American coal was first mined commercially in Richmond and today the U.S. is among the world’s major coal-producing nations.
 
The world’s largest reserves of coal are in the U.S., so much that the country is a net exporter. In 2013, however, U.S. coal mines produced just under 1 billion tons of coal, the lowest output since 1993.

The Richmond coalfield around Manakin produced America’s first coal in commercial amounts starting in 1748. Virginia consistently ranks among the top 10 coal-producing states in the nation.

Coal is the most valuable single mineral resource produced in Virginia, with about 22 million tons mined and an estimated value of $3 billion in 2011, according to the state’s Department of Mines, Minerals and Energy.

While coal has been the largest source of electricity generation in the U.S. for more than 60 years, its annual share of generation declined from nearly 50 percent in 2007 to 39 percent in 2013.

Historically, coal has been a relatively inexpensive fuel.

While some natural gas-fired power plants are more efficient than coal plants at generating electricity, in the past the fuel cost of generating electricity using natural gas typically had been higher than that of coal.

However, the recent surge in natural gas production from U.S. shale deposits substantially reduced the price of natural gas, and coal began losing its price advantage over gas for electricity generation in 2009, particularly in the eastern U.S.

Although coal-fired generation still holds the largest share among all sources of electricity, its use has also declined due to a combination of slow growth in electricity demand, increased use of renewable technologies and new environmental regulations that made it more costly to operate some coal plants.

According to the U.S. Energy Information Administration, electricity generated by new conventional coal-fired plants is nearly 50 percent more expensive than electricity generated by natural-gas combined-cycle power stations averaged over the plants’ lifetimes.

What the EIA refers to as the estimated levelized cost of electricity for new generation resources in 2012 dollars is $95.60 per megawatt-hour for conventional coal plants.

In contrast, the cost for electricity from a natural gas-fired, conventional combined cycle plant is $66.30 per megawatt-hour, the EIA said, and the cost from an advanced combined cycle gas plant is $64.40 per megawatt-hour.

Levelized cost of electricity is a measure of the overall competitiveness of different generating technologies. It represents the cost to build and operate a generating plant over an assumed financial life and duty cycle.
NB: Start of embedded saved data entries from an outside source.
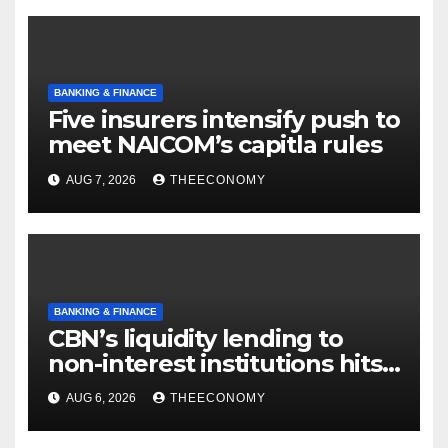
BANKING & FINANCE
Five insurers intensify push to
meet NAICOM’s capitla rules
AUG 7, 2026
THEECONOMY
BANKING & FINANCE
CBN’s liquidity lending to
non-interest institutions hits
N129.71bn
AUG 6, 2026
THEECONOMY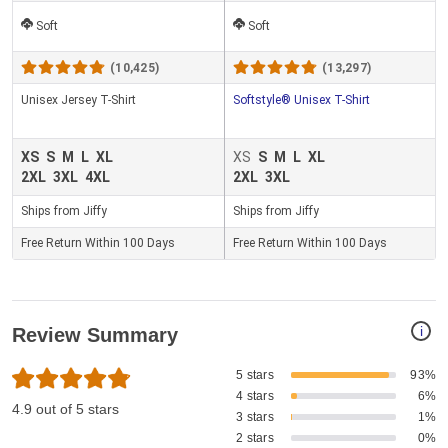
Soft
Soft
(10,425)
(13,297)
Unisex Jersey T-Shirt
Softstyle® Unisex T-Shirt
XS
S
M
L
XL
XS
S
M
L
XL
2XL
3XL
4XL
2XL
3XL
Ships from Jiffy
Ships from Jiffy
Free Return Within 100 Days
Free Return Within 100 Days
i
Review Summary
5 stars
93%
4 stars
6%
4.9 out of 5 stars
3 stars
1%
2 stars
0%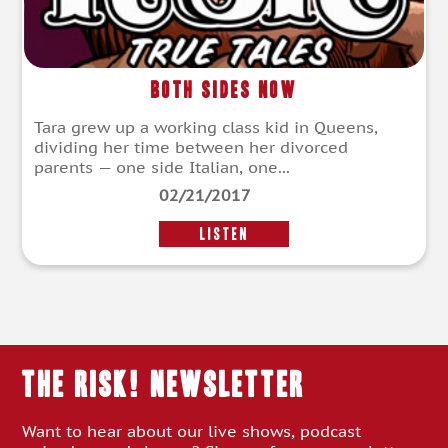
Both Sides Now
Tara grew up a working class kid in Queens,
dividing her time between her divorced
parents — one side Italian, one...
02/21/2017
LISTEN
THE RISK! Newsletter
Want to hear about our live shows, podcast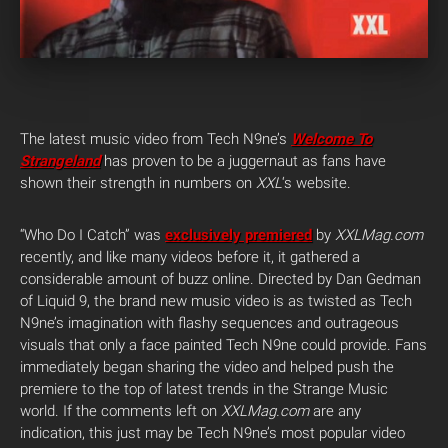
The latest music video from Tech N9ne’s
Welcome To
Strangeland
has proven to be a juggernaut as fans have
shown their strength in numbers on
XXL
‘s website.
“Who Do I Catch” was
exclusively premiered
by
XXLMag.com
recently, and like many videos before it, it gathered a
considerable amount of buzz online. Directed by Dan Gedman
of Liquid 9, the brand new music video is as twisted as Tech
N9ne’s imagination with flashy sequences and outrageous
visuals that only a face painted Tech N9ne could provide. Fans
immediately began sharing the video and helped push the
premiere to the top of latest trends in the Strange Music
world. If the comments left on
XXLMag.com
are any
indication, this just may be Tech N9ne’s most popular video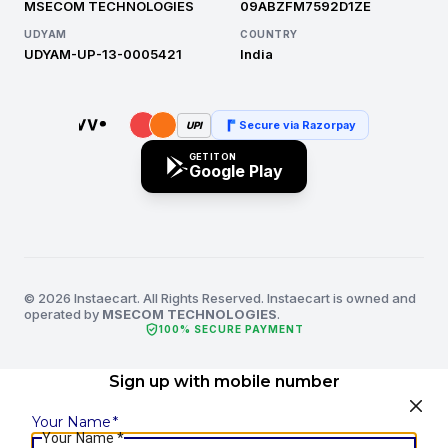
MSECOM TECHNOLOGIES
09ABZFM7592D1ZE
UDYAM
COUNTRY
UDYAM-UP-13-0005421
India
Secure via Razorpay
UPI
GET IT ON
Google Play
© 2026 Instaecart. All Rights Reserved. Instaecart is owned and
operated by
MSECOM TECHNOLOGIES
.
verified_user
100% SECURE PAYMENT
Sign up with mobile number
Your Name
*
Your Name
*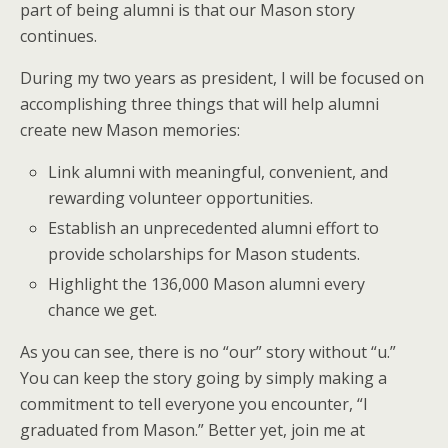
part of being alumni is that our Mason story
continues.
During my two years as president, I will be focused on
accomplishing three things that will help alumni
create new Mason memories:
Link alumni with meaningful, convenient, and
rewarding volunteer opportunities.
Establish an unprecedented alumni effort to
provide scholarships for Mason students.
Highlight the 136,000 Mason alumni every
chance we get.
As you can see, there is no “our” story without “u.”
You can keep the story going by simply making a
commitment to tell everyone you encounter, “I
graduated from Mason.” Better yet, join me at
Virtually all of Virginia’s coal production takes place in the state’s southwestern coalfields, with the majority of production in Buchanan, Dickenson and Wise counties.

The state’s peak production year was 1990, the EIA reported, when its mines produced more than 46.5 million tons. In 2013, the state produced 17.1 million tons.

In 1990 the number of mining employees in Virginia was 10,342. Last year, the state’s coal industry employed 4,864 miners.